Write out the part of the chat messages that runs from "The key is for" up to and including "a serious question.", copied word for word.

Excerpt provided →
• • • • •

Your profile was hilarious. I don't mean that as an insult, but bravo. I was dying.
actually scheduled sleeping with her for thursday, (today) but this morning she had an episode of breaking down and crying in the middle of the street (luckily it was a spot where there's little traffic and also a spot where cars could have easily swerved around her) and our sex was rescheduled for tomorrow
If I recall correctly.
thank you
But I'm sure you have enough experience to know that if this woman is so psychologically unstable to make sure this is for pure sexual gratification with no attachment liabilities.
The key is for both people to have things in their lives that they can value more or at least equally as the relationship. For example, an academic career or a hobby, or family responsibilities. If all those things become secondary to the relationship, that's a problem.
How old are you?
28
It's a serious question.

• • • • •

Figure understanding tasks
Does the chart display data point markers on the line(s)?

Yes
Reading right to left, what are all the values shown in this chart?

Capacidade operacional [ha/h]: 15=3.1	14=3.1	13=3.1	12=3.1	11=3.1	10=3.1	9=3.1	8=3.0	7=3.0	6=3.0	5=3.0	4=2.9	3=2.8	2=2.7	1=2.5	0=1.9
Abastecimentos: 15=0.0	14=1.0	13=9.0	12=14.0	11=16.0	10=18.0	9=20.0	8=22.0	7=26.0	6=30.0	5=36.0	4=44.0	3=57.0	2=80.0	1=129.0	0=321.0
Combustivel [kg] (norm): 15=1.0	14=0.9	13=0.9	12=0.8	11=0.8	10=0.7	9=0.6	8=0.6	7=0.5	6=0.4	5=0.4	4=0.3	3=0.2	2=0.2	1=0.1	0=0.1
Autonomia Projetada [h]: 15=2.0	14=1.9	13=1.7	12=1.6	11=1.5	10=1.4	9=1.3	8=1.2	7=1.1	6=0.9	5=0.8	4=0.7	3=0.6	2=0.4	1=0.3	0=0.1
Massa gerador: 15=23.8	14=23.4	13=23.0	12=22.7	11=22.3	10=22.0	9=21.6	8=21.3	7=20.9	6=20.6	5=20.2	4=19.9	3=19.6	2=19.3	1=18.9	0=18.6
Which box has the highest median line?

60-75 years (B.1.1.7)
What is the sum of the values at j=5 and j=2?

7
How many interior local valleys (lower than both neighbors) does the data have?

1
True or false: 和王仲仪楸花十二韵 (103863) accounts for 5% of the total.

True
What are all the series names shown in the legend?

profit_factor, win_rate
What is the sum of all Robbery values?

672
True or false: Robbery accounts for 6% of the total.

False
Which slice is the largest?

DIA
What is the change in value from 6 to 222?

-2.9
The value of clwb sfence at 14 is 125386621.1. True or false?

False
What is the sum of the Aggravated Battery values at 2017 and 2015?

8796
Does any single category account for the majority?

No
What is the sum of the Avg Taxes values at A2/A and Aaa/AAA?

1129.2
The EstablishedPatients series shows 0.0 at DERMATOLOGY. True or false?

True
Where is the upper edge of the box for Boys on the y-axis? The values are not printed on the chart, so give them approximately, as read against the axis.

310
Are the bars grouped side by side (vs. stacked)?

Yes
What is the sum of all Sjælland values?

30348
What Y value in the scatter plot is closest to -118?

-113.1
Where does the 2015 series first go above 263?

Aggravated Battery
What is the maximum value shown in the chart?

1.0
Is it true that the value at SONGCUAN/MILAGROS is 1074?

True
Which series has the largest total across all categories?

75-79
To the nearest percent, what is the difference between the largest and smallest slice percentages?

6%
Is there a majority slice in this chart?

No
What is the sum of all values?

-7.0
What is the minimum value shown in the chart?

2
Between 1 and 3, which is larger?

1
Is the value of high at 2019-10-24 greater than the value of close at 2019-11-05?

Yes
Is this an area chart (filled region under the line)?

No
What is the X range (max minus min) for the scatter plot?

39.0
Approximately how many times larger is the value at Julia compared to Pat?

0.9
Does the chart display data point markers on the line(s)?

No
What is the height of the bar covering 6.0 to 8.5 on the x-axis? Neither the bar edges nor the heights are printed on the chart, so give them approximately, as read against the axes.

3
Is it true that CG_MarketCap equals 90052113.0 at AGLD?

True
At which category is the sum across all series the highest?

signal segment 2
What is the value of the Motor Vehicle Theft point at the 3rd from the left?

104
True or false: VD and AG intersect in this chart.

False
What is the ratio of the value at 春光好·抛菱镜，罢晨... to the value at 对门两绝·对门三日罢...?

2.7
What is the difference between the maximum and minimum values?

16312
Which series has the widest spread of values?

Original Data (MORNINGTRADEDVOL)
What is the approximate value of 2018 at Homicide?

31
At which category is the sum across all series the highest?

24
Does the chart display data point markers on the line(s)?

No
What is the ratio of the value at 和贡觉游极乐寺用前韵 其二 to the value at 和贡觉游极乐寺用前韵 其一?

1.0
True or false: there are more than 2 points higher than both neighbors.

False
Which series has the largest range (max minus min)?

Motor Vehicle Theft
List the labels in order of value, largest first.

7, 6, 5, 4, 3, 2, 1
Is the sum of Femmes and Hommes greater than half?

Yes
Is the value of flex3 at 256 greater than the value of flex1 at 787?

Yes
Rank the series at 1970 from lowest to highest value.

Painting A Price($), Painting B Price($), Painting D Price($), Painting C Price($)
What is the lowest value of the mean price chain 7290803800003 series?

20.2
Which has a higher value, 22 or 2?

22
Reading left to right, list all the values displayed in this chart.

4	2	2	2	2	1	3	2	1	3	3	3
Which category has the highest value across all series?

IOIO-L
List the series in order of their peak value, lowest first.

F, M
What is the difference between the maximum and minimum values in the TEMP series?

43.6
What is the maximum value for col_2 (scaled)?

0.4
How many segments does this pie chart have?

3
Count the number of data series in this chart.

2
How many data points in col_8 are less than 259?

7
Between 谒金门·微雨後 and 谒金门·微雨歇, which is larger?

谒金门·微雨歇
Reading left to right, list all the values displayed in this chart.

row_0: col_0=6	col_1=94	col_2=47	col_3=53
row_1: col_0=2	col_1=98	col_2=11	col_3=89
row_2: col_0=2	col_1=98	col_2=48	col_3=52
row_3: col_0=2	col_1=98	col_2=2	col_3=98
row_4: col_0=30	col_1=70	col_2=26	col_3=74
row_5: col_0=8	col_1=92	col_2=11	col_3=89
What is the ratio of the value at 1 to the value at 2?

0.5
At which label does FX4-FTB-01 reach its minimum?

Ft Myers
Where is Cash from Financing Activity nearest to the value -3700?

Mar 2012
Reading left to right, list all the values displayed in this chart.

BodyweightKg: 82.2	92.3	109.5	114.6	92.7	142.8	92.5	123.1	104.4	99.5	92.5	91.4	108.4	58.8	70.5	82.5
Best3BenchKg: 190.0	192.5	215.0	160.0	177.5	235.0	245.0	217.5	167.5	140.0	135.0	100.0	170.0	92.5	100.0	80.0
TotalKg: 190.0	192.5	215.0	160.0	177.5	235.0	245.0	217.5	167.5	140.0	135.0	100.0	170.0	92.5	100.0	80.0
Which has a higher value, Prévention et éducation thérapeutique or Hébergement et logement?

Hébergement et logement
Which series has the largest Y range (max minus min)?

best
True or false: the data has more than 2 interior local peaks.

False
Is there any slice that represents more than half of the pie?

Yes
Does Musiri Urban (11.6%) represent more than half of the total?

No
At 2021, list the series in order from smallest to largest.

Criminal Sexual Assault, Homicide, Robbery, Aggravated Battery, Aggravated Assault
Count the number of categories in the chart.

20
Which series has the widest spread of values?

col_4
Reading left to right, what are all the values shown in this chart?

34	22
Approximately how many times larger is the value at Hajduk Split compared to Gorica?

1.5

• • • • •

Reply to the exercise →
The key is for both people to have things in their lives that they can value more or at least equally as the relationship. For example, an academic career or a hobby, or family responsibilities. If all those things become secondary to the relationship, that's a problem.
How old are you?
28
It's a serious question.